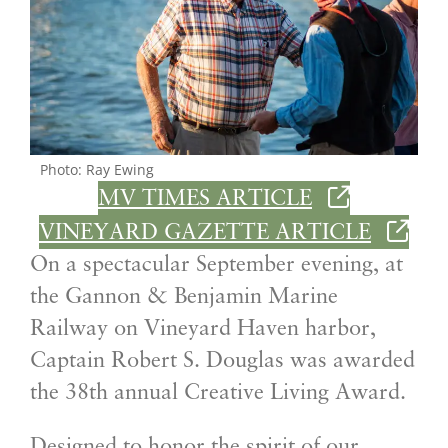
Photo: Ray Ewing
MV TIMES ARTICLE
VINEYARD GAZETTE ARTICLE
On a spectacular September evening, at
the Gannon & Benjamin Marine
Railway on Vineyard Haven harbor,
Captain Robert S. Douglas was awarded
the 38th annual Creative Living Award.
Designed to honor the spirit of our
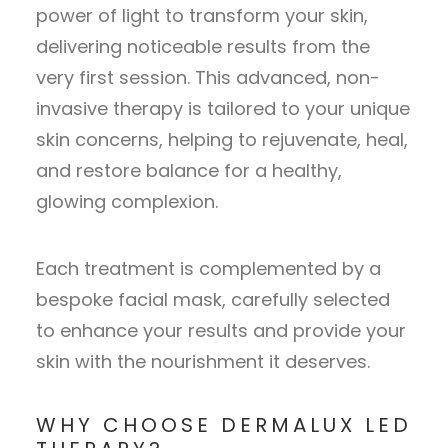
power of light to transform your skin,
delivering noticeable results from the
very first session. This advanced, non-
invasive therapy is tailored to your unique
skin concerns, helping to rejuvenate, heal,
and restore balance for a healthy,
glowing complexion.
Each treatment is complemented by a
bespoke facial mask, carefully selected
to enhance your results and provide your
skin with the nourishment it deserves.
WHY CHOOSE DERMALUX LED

-- -- --

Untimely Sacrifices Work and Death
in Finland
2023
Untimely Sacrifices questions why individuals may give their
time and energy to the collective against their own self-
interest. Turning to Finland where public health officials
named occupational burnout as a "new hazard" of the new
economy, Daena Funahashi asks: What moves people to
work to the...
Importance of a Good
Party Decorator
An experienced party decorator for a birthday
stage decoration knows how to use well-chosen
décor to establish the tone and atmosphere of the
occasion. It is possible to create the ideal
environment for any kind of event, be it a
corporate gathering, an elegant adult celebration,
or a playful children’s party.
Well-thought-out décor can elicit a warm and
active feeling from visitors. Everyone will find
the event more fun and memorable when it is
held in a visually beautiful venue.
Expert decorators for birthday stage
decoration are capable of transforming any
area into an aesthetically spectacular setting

-- -- --

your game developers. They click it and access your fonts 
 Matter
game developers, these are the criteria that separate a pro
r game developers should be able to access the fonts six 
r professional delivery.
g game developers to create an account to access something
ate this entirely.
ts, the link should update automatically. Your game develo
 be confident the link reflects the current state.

-- -- --

**WHAT THIS TASK INVOLVES:** Line for line, output the entries above from the line with "Photo: Ray Ewing" to the line with "WHY CHOOSE DERMALUX LED", both included, and nothing more. Skip pictures.

**OUTPUT:**
Photo: Ray Ewing
MV TIMES ARTICLE
VINEYARD GAZETTE ARTICLE
On a spectacular September evening, at
the Gannon & Benjamin Marine
Railway on Vineyard Haven harbor,
Captain Robert S. Douglas was awarded
the 38th annual Creative Living Award.
Designed to honor the spirit of our
power of light to transform your skin,
delivering noticeable results from the
very first session. This advanced, non-
invasive therapy is tailored to your unique
skin concerns, helping to rejuvenate, heal,
and restore balance for a healthy,
glowing complexion.
Each treatment is complemented by a
bespoke facial mask, carefully selected
to enhance your results and provide your
skin with the nourishment it deserves.
WHY CHOOSE DERMALUX LED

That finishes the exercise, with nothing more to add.